**Problem a:** Reproduce the records word for word, starting at their first line and stopping after the line that contains "life. We’ll provide".

[Opening Provided text section]

Technical Prerequisites

Please ensure that you have the technical requirements in the Technical Usage Documentation and full access to the Clay Docker container.

Specifically, you'll need to have:

  • Clay Docker container get access here
  • Postgresql credentials and a sample Postgres database table
  • Amazon S3 credentials

Let's get into it!

Run Clay Docker Container

Let's get Clay running! The Clay Docker Container default runs locally on port 8081.

docker run -itp 8081:8081 -v /tmp quay.io/datalogue/clay

Accessing the Interface

Use your browser to visit http://localhost:8081/ui and access our super simple graphical interface.

Get: Source Data Store - Postgres

Now that we're up and running, the first step is setting up your data pipeline is to specify your source data store: we are assuming a locally running Postgres database. You may read more about accessing your PostgreSQL URL connection here.

The formatting of this section for the Request will look like the following:

  "source": {
    "_type": "Jdbc",
    "user": "postgres",
    "password": "1",
    "url": "jdbc:postgresql://host:port/database",
    "schema": "public",
    "rootTable": "tutorialtable1"
  }

Know: Classify

The formatting of this section of the request will look like the following:

{
  "_type": "Classify"
}

Transform: Standardize dates, parse addresses, and filter relevant columns

Have your data outputted into prepped format with the powerful transformations here.

  • Standardize dates

    By selecting Standardize dates, the data points classified as Dates by the Classify section will be automatically formatted into the generic isoform for dates of YYYYMMDD

The formatting of this section of the request will look like the following:

{
  "_type": "Standardize"
}
  • Parse addresses

    By selecting Parse addresses, the data points classified as Addresses by the Classify section will be automatically segmented into four new columns: (DTL) Street Address, (DTL) City, (DTL) State, (DTL) Zip, and (DTL) Country.

[Closing Provided text section]

**Problem b:**
Answer these questions from the Clay setup guide, one answer per line, marked the same way:
(i) On which port does the Clay Docker container run locally by default?
(ii) What value does the source section give for "rootTable"?
(iii) Into what format does Standardize dates convert date values?

[Opening Material shown section]

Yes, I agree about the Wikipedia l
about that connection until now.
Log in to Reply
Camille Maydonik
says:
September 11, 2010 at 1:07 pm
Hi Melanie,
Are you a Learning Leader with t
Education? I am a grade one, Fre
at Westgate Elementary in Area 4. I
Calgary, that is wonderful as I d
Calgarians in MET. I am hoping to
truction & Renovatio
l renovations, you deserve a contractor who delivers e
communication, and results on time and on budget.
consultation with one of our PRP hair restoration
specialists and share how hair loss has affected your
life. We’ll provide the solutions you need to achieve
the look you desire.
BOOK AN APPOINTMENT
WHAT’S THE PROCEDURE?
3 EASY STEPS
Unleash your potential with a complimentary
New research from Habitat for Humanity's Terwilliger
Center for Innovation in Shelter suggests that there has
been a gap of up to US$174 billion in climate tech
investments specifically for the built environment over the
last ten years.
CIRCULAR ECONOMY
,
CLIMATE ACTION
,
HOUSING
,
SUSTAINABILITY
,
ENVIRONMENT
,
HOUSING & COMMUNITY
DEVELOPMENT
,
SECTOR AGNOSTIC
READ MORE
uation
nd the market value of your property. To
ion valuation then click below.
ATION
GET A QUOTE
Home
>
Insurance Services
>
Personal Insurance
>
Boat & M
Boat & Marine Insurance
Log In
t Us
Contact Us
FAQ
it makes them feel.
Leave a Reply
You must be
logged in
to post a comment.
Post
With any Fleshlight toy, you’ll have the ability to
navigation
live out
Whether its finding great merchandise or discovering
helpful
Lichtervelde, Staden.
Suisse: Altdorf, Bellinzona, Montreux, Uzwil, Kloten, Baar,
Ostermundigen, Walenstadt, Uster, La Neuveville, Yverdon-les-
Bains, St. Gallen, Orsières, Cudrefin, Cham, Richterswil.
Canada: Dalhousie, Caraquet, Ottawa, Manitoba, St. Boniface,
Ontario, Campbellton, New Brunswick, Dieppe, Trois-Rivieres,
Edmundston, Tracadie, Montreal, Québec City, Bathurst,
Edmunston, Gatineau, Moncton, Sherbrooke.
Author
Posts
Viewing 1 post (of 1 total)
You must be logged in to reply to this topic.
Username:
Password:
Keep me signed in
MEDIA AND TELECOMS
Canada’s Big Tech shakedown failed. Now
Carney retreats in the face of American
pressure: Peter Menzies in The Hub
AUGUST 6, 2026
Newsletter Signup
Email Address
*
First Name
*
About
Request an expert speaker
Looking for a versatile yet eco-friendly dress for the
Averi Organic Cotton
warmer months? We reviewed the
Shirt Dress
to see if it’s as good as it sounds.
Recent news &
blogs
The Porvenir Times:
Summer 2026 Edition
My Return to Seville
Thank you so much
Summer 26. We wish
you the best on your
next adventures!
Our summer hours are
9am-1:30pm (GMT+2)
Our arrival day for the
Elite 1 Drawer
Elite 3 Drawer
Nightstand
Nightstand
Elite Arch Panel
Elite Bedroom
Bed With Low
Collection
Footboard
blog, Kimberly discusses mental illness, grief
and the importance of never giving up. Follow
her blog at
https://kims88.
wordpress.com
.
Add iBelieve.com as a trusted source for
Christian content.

[Closing Material shown section]

**Answer area a:**
Yes, I agree about the Wikipedia l
about that connection until now.
Log in to Reply
Camille Maydonik
says:
September 11, 2010 at 1:07 pm
Hi Melanie,
Are you a Learning Leader with t
Education? I am a grade one, Fre
at Westgate Elementary in Area 4. I
Calgary, that is wonderful as I d
Calgarians in MET. I am hoping to
truction & Renovatio
l renovations, you deserve a contractor who delivers e
communication, and results on time and on budget.
consultation with one of our PRP hair restoration
specialists and share how hair loss has affected your
life. We’ll provide the solutions you need to achieve

**Answer area b:**
(i) Port 8081.
(ii) tutorialtable1
(iii) YYYYMMDD